1. Nos presentes autos de recurso, em que é recorrente o MINISTÉRIO PÚBLICO e recorrido A. vieram os autos a ser enviados, a título devolutivo, ao Tribunal Judicial da Golegã, dado que, entretanto, fora publicada a Lei de Amnistia de 1994 e parecia achar-se amnistiado o arguido pela prática da contravenção por que fora acusado.

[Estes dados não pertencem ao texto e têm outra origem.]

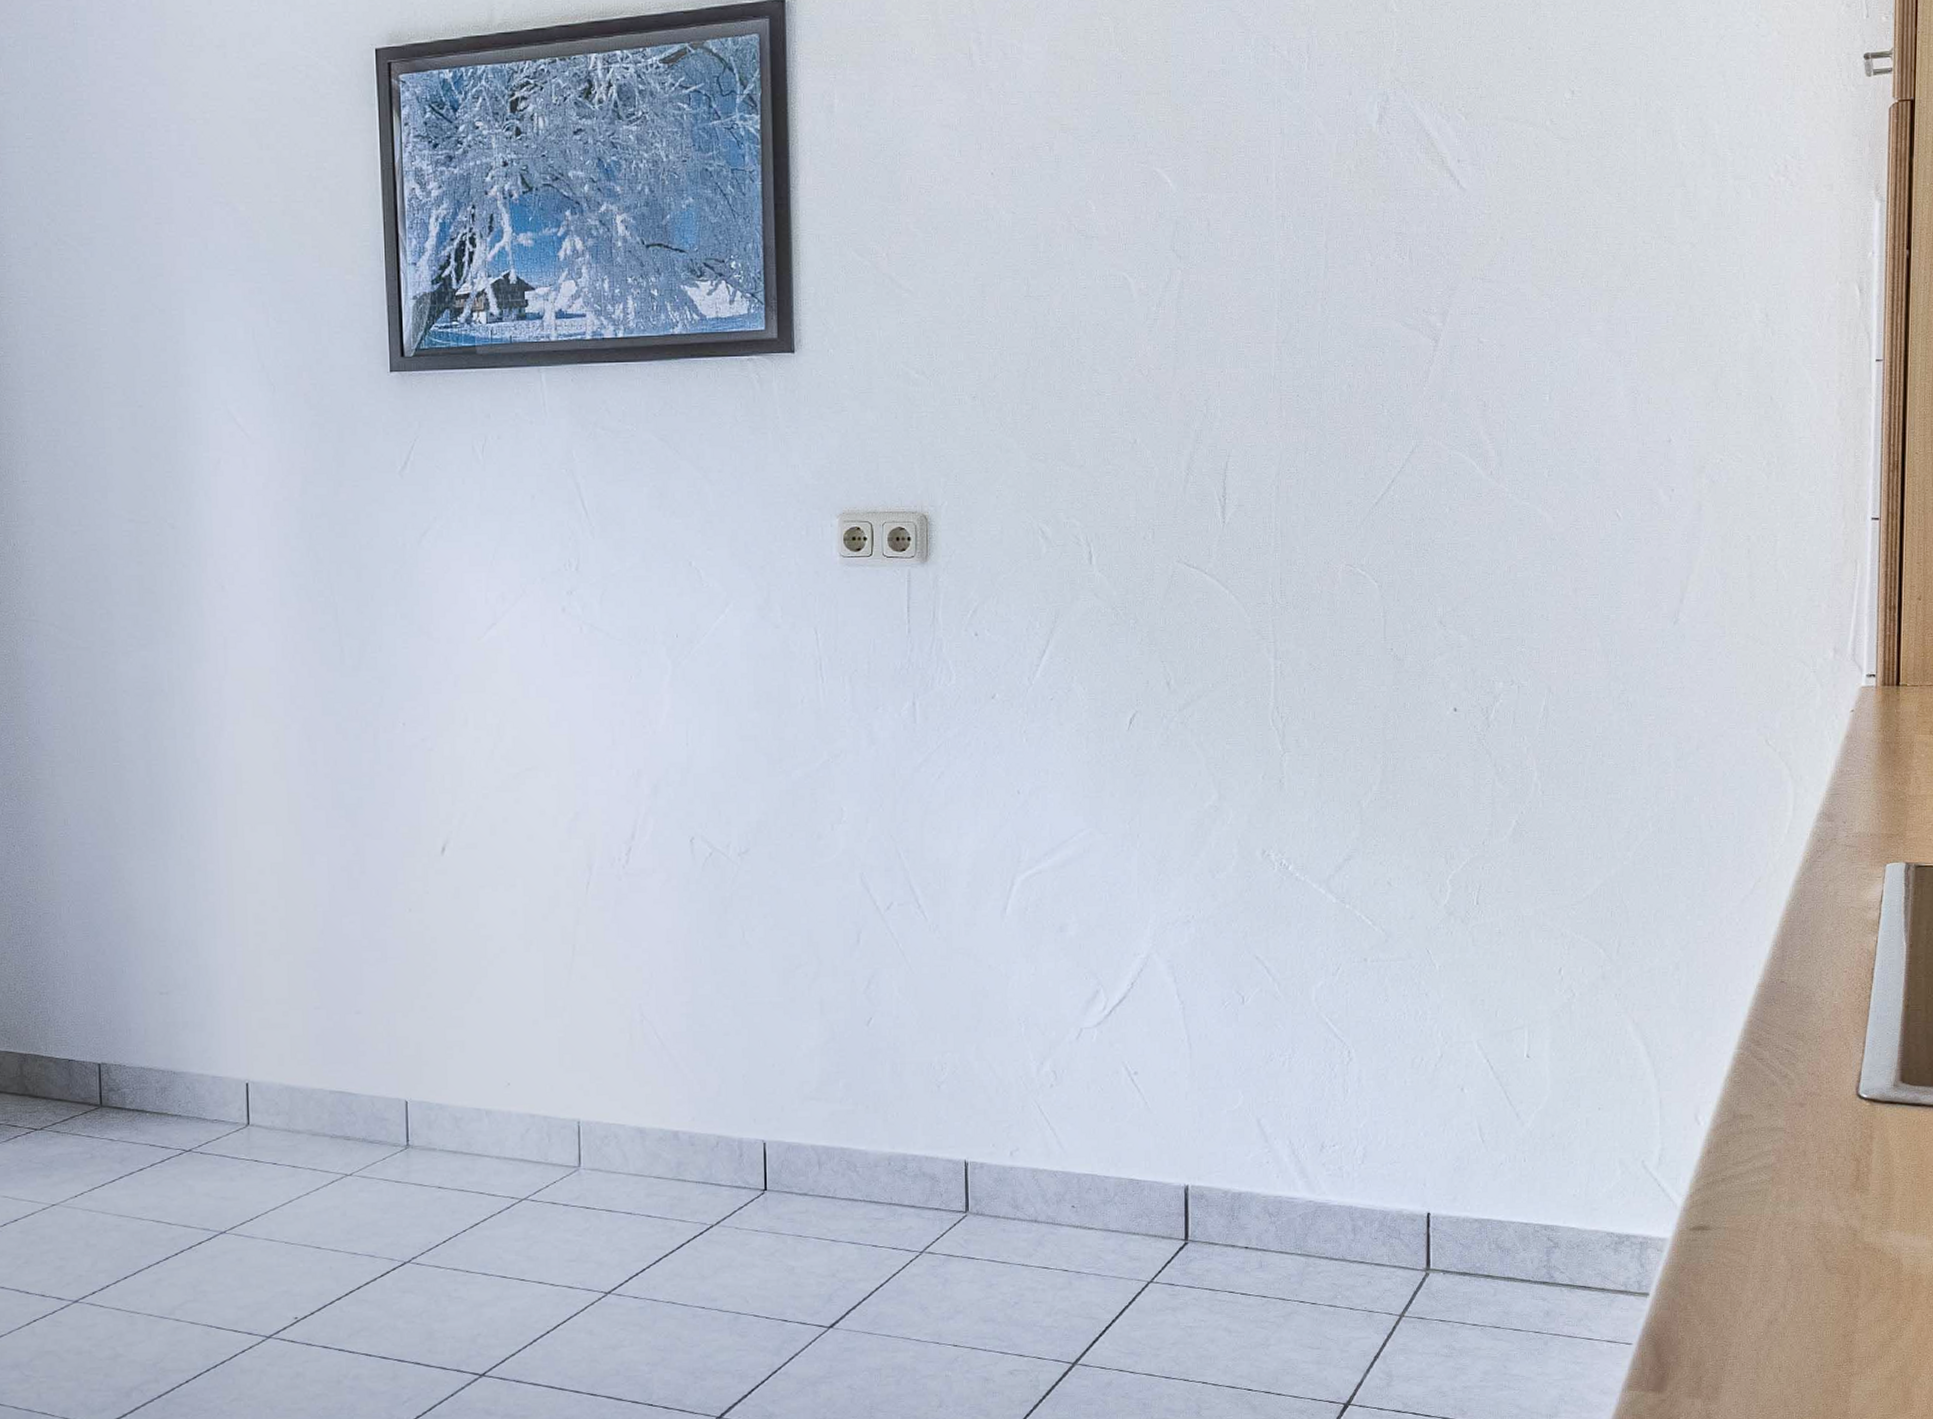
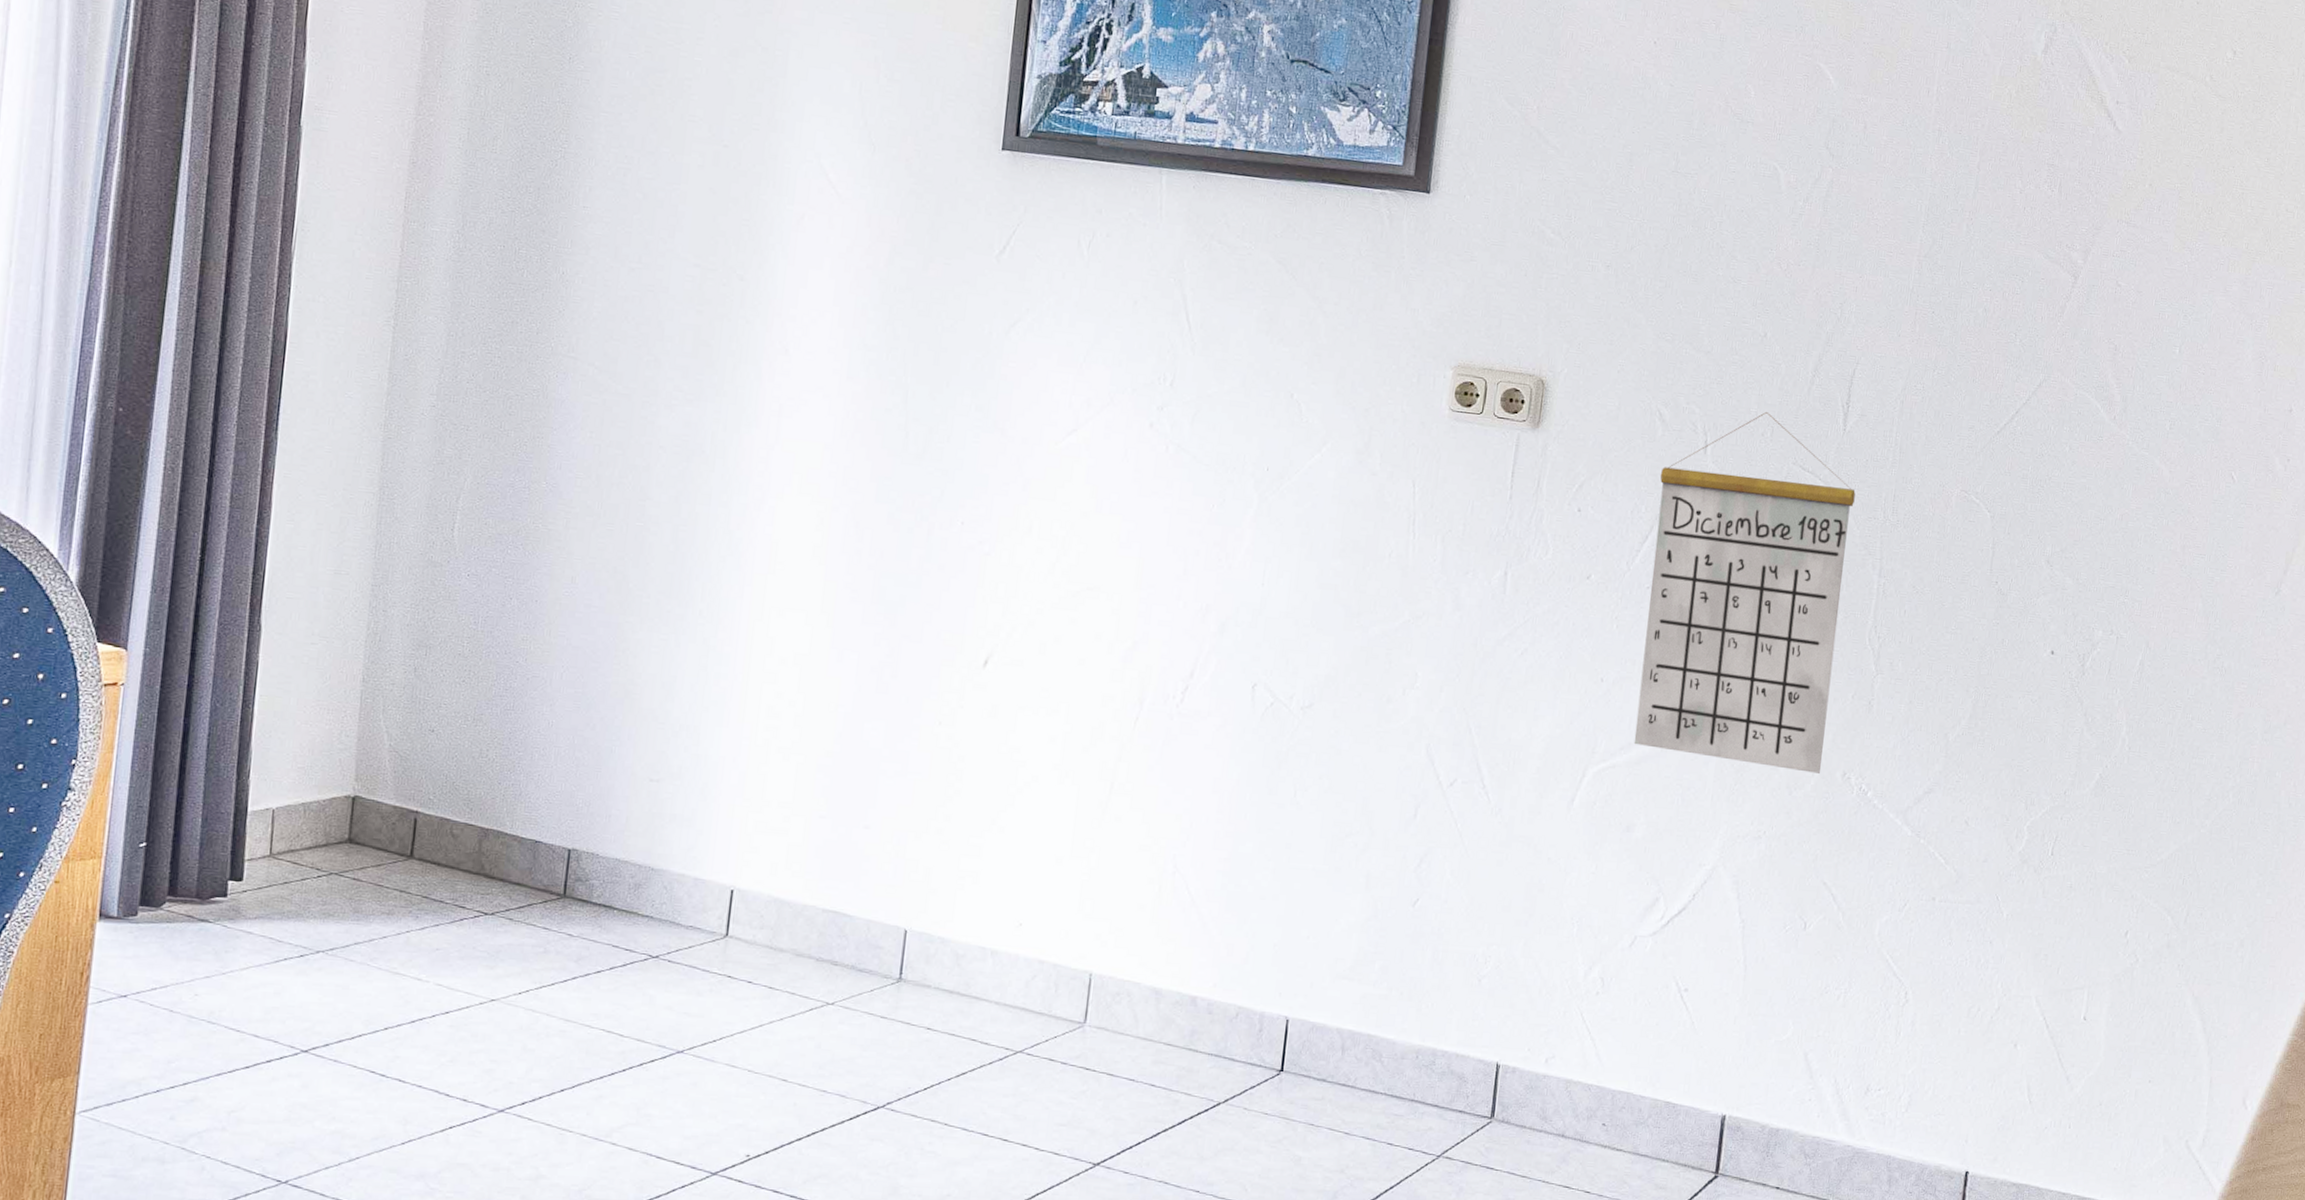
calendar: none [1049,515,1242,855] -> present [1633,411,1856,773]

2. Por despacho de 15 de Dezembro de 1994, proferido pela Senhora Juíza do Tribunal recorrido, foi julgado extinto o procedimento contravencional instaurado contra o arguido por se ter considerado que o novo Código da Estrada despenalizara o ilícito contravencional imputado ao arguido (a fls. 69 a 72 dos autos). O mesmo despacho transitou em julgado.
3. Devolvidos os autos ao Tribunal Constitucional, verifica-se que não teria sentido útil conhecer do objecto do processo, visto que a decisão que viesse a ser proferida não teria qualquer relevância no presente processo. A essa prossecução processual se oporia o princípio da instrumentalidade do recurso de constitucionalidade.
4. Termos em que, pelas razões expostas, decide o Tribunal Constitucional julgar extinto o presente recurso.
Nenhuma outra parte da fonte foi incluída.